2. Se reconoce la lengua de señas chilena como lengua natural y oficial de las personas sordas, así como sus derechos lingüísticos en todos los ámbitos de la vida social.”
“Artículo 100
Toda persona y pueblo tiene derecho a comunicarse en su propia lengua o idioma y a usarlas en todo espacio. Ninguna persona o grupo será discriminado por razones lingüísticas.”
Puede parecer contradictorio querer ver una ideología monolingüe en un discurso que atribuye al Estado el carácter de “plurilingüe”, pero no puede simplemente ignorarse que estos artículos hacen imaginar la nación más bien como un agregado de individuos monolingües, cada uno de los cuales tiene derecho a usar “su” lengua, y cuya praxis lingüística no consiste más que en eso: usar “la lengua de” su nación o comunidad (como nota aparte: ¿qué querrá decir lo de “lengua o idioma” en el art. 100?). Además, en el caso del Art. 12.2, la oficialidad de las lenguas de los pueblos indígenas quedan circunscritas a “sus territorios”, distintos a los “espacios” o “ámbitos” de uso que no serían objeto de restricciones.
Con esta serie de encajonamientos y ataduras, el discurso metalingüístico de la nueva constitución chilena no es precisamente propicio para invitar a las nuevas generaciones a entender el lenguaje como un translenguajeo. Con esto me refiero a entender el hablar como una actividad sociopolítica en que se despliegan estratégicamente distintos elementos de los repertorios comunicativos disponibles (y no “lenguas” o “idiomas”, ni siquiera “dialectos”), y que se relaciona co-constitutivamente con los contextos materiales y los procesos históricos en que viven las personas hablantes. Tampoco es menos decepcionante la declaración de oficialidad del castellano, que probablemente pueda terminar sirviendo de sustento firme para nuevas políticas e ideologías lingüísticas racistas y nacionalistas que querrán entender la diferencia establecida entre el castellano (¡“la” lengua oficial del Estado “plurilingüe”!) y las lenguas indígenas (oficiales solo en sus territorios) como una necesaria y natural superioridad del primero sobre las segundas.
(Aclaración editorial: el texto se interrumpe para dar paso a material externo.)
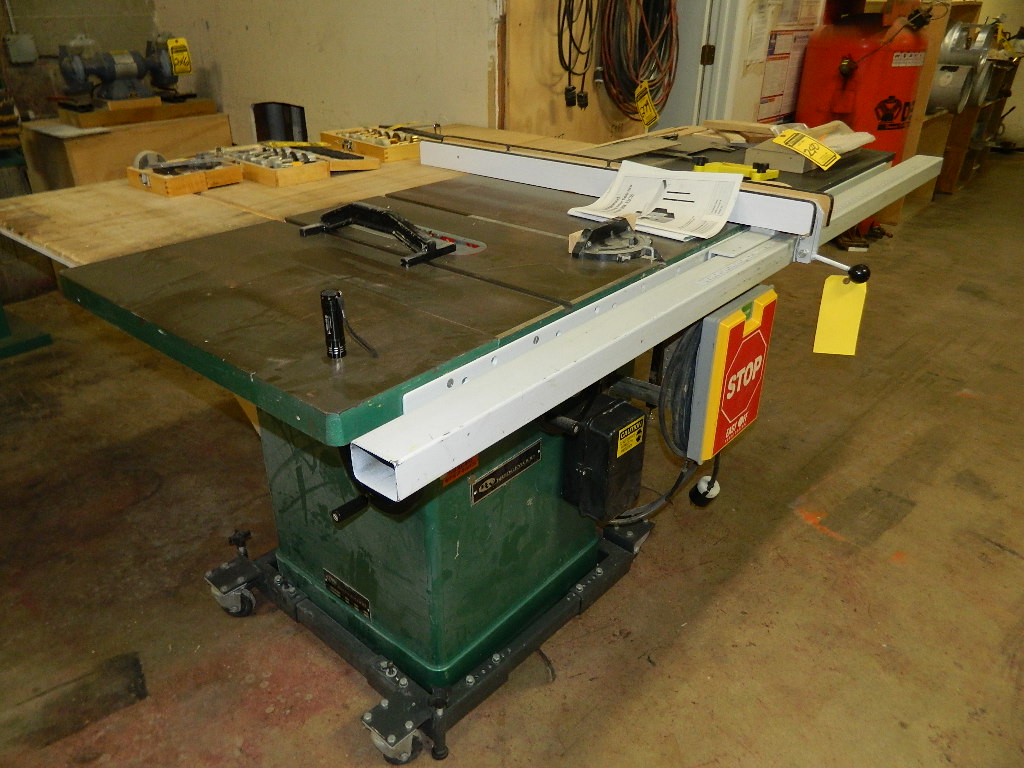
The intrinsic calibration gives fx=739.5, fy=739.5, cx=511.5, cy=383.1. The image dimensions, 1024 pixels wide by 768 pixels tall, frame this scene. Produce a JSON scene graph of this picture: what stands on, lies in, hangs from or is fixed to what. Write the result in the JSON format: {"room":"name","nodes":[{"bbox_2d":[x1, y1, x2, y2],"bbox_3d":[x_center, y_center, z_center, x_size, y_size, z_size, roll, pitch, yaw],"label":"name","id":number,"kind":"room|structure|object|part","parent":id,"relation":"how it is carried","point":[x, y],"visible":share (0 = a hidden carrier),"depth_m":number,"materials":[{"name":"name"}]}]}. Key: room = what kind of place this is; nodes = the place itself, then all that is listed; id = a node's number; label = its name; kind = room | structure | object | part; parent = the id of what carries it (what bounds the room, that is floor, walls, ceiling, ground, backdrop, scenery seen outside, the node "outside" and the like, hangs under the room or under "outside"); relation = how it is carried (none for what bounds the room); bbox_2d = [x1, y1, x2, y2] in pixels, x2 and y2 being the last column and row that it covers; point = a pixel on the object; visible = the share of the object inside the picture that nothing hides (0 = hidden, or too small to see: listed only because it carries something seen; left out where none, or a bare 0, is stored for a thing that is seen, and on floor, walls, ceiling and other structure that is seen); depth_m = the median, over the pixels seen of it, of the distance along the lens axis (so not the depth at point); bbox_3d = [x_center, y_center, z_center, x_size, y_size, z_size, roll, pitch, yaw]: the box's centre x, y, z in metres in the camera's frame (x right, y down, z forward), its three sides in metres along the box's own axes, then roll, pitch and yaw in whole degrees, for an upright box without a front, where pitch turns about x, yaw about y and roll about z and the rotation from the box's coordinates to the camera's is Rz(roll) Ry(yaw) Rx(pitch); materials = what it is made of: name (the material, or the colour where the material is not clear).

Esto implicaría, por ejemplo, que las personas no pertenecientes a pueblos indígenas no tienen por qué aprender las lenguas indígenas, así como tampoco tienen razón de aprender a comunicarse en lengua de señas.
En fin: como en muchas otras cosas, la nueva Constitución chilena conlleva avances invaluables en materia de políticas lingüísticas, pero tampoco podemos mirar para otro lado e ignorar las representaciones ideológicas del lenguaje que contiene y que podrían propiciar políticas lingüísticas contrarias al espíritu de justicia social que la inspira.